Voltemos à vaca fria. Se o hipotético homicídio de que acima falei fosse imputado à senhora Roussef, ela seria julgada pelo Supremo Tribunal Federal porque tal crime, de acordo com as regras técnicas, entra no elenco dos “crimes comuns”. Acontece que a acusação feita a ela é de “crime de responsabilidade”, de tal maneira que, ainda segundo as regras técnicas, a competência para julgar e decidir é do Poder Legislativo. E é o que está sendo feito. Primeiro, a Câmara dos Deputados autorizou a instauração do procedimento. Agora é a vez de o Senado da República, num momento preliminar, optar ou não pelo prosseguimento do feito para, ao final, dizer em termos definitivos se a acusação é procedente ou não, aplicando, na primeira hipótese, a sanção respectiva que, no caso, é a destituição do cargo.

Houaiss diz que, em sentido figurado, golpe é uma “ação ou manobra desleal”. Se acrescentarmos ao substantivo a expressão “de estado”, teremos que “golpe de estado” há de ser entendido como o comportamento desleal e insidioso que busca, por manobras espúrias, apear do poder quem a ele chegou por meios legítimos. Já se vê que só pode ser delírio, ou exacerbada paixonite política, falar em golpe relativamente ao processo a que hoje responde a senhora Roussef. O impeachment é instituto previsto na Constituição da República. Suas regras estão claramente delineadas na lei. Se estão sendo cumpridas a Constituição e as leis, não consigo vislumbrar onde está a deslealdade de que cuida o dicionarista.

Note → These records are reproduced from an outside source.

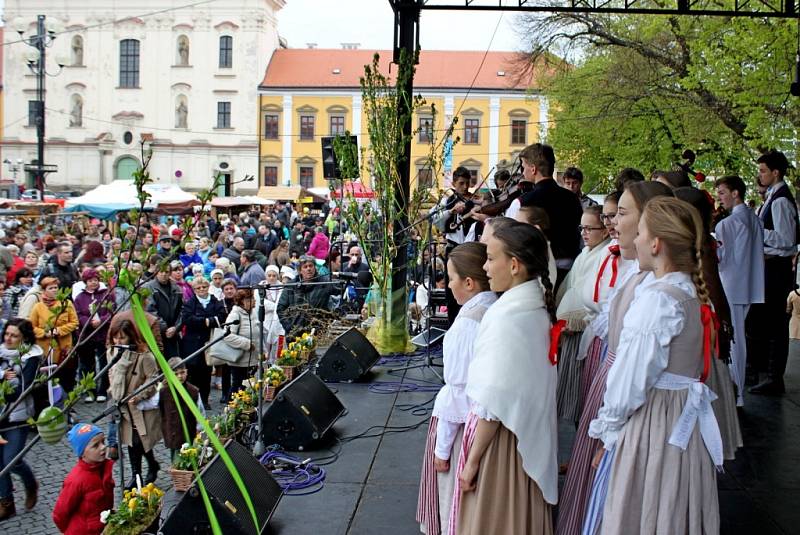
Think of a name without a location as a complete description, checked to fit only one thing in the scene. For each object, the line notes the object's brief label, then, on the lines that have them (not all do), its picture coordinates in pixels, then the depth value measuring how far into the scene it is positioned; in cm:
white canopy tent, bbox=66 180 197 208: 2627
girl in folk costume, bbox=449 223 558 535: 344
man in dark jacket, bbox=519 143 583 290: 557
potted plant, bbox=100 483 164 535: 500
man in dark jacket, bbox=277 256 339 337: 1109
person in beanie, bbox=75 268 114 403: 1048
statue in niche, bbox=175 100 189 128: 5822
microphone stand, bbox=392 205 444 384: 826
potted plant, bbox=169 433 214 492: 545
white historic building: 5709
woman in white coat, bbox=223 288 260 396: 935
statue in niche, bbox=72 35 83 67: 5822
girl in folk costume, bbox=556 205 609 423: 495
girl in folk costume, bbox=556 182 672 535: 390
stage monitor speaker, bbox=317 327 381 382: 791
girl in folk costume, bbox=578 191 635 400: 444
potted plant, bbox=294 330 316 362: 838
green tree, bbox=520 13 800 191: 1443
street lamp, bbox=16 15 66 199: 2227
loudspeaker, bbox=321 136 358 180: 1129
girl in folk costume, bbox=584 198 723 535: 338
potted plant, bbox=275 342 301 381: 797
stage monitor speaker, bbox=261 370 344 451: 594
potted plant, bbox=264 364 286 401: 735
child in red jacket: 570
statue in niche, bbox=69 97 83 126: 5866
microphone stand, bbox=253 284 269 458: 555
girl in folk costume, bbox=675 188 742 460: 436
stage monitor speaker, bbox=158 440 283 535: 425
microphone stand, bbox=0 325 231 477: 231
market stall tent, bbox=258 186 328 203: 4584
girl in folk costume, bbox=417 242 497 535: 375
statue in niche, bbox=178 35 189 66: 5797
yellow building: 5644
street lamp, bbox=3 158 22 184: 5508
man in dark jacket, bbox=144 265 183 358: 1024
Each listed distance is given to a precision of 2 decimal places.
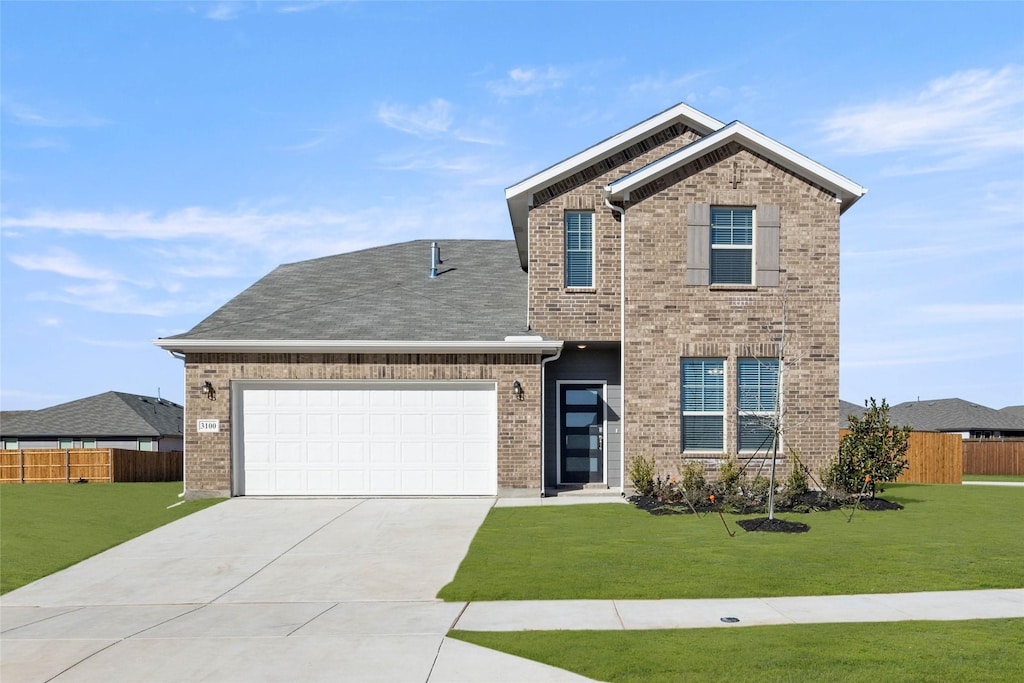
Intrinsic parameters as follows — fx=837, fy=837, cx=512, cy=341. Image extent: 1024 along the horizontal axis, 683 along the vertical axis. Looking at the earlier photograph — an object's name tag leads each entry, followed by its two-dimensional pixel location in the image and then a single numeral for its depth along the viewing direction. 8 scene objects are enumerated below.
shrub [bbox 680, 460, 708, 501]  16.91
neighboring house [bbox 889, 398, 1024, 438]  47.34
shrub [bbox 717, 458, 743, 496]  17.14
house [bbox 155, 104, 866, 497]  18.02
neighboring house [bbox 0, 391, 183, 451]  37.91
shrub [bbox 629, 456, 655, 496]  17.50
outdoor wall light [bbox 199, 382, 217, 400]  18.11
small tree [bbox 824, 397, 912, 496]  16.77
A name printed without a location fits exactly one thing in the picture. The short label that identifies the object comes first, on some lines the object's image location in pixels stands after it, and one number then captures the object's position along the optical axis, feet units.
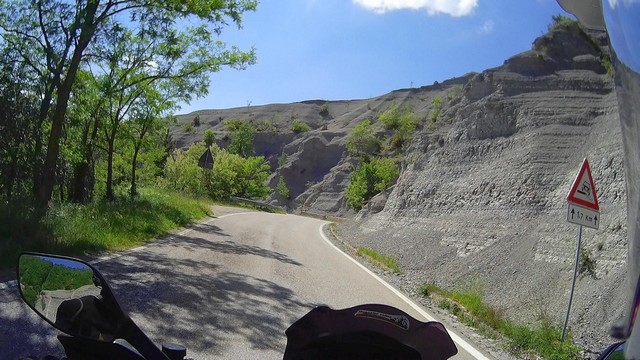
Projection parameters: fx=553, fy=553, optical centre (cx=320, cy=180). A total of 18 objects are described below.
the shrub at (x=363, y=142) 282.15
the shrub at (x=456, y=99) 125.47
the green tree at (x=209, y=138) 409.08
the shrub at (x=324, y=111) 506.48
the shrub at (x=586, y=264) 39.86
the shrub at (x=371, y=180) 188.03
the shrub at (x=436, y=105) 163.40
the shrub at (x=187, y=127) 436.68
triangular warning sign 28.91
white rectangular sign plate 29.14
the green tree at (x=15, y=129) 61.41
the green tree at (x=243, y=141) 359.25
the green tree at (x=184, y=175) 172.91
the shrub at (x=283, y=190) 298.35
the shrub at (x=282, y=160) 340.88
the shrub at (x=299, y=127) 403.54
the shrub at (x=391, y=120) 311.27
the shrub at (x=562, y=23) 100.42
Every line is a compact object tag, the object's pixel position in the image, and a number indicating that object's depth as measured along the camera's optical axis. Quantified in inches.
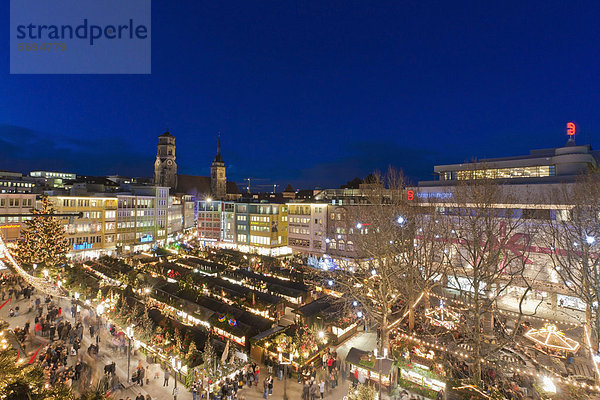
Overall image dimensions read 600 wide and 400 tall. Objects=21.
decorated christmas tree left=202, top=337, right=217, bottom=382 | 595.5
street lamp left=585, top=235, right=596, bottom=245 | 597.3
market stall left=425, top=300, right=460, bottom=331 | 850.8
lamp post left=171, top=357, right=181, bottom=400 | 623.5
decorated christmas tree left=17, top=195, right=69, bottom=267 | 1229.1
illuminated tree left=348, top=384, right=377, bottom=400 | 487.8
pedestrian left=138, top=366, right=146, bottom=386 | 631.2
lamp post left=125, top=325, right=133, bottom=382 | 607.8
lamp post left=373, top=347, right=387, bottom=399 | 613.6
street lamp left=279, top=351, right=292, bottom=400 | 650.8
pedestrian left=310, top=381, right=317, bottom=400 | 608.1
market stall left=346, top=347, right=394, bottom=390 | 612.1
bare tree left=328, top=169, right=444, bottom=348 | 725.3
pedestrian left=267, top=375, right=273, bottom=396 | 613.9
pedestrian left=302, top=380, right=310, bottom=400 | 601.7
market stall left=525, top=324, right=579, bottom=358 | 663.8
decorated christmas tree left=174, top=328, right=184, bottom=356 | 653.3
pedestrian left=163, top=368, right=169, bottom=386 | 634.8
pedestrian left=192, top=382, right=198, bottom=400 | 592.7
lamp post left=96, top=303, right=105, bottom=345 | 798.5
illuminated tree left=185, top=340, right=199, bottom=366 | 617.9
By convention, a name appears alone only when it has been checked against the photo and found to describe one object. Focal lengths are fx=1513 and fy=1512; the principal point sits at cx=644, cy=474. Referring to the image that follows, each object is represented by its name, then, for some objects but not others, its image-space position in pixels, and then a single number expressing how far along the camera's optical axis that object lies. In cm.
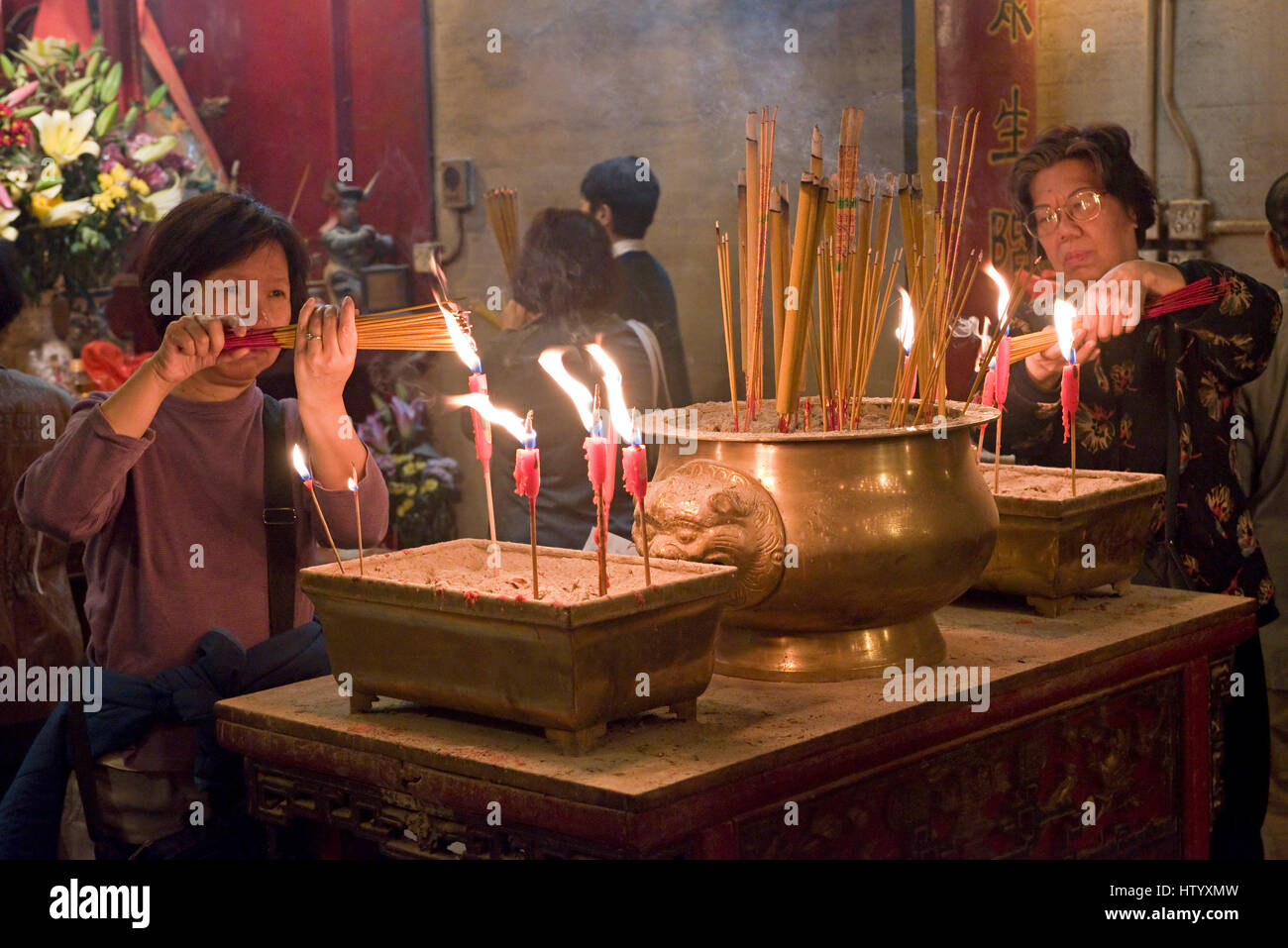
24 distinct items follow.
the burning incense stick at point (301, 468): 194
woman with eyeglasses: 265
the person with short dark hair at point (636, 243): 501
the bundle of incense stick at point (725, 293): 205
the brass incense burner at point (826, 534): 188
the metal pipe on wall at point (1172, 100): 444
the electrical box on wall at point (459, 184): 628
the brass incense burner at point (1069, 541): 226
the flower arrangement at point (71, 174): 434
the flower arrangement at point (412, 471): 634
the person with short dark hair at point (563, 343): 366
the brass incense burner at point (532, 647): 161
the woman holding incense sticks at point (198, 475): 197
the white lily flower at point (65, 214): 436
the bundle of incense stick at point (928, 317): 209
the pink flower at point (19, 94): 445
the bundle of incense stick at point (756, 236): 200
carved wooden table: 160
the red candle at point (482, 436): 177
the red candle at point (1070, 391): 228
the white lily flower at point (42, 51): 479
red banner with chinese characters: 450
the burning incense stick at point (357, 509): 181
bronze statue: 638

Que o processo é traumático e que mexa com interesses da maior relevância, não o posso negar. Mas daí a ver nele algo que se assemelhe à quebra da normalidade democrática vai uma distância abissal. Só me resta, assim, recomendar aos partidários da senhora Roussef que providenciem a substituição dos borzeguins por calçados adequados. Seria mais inteligente e, por óbvio, menos idiota.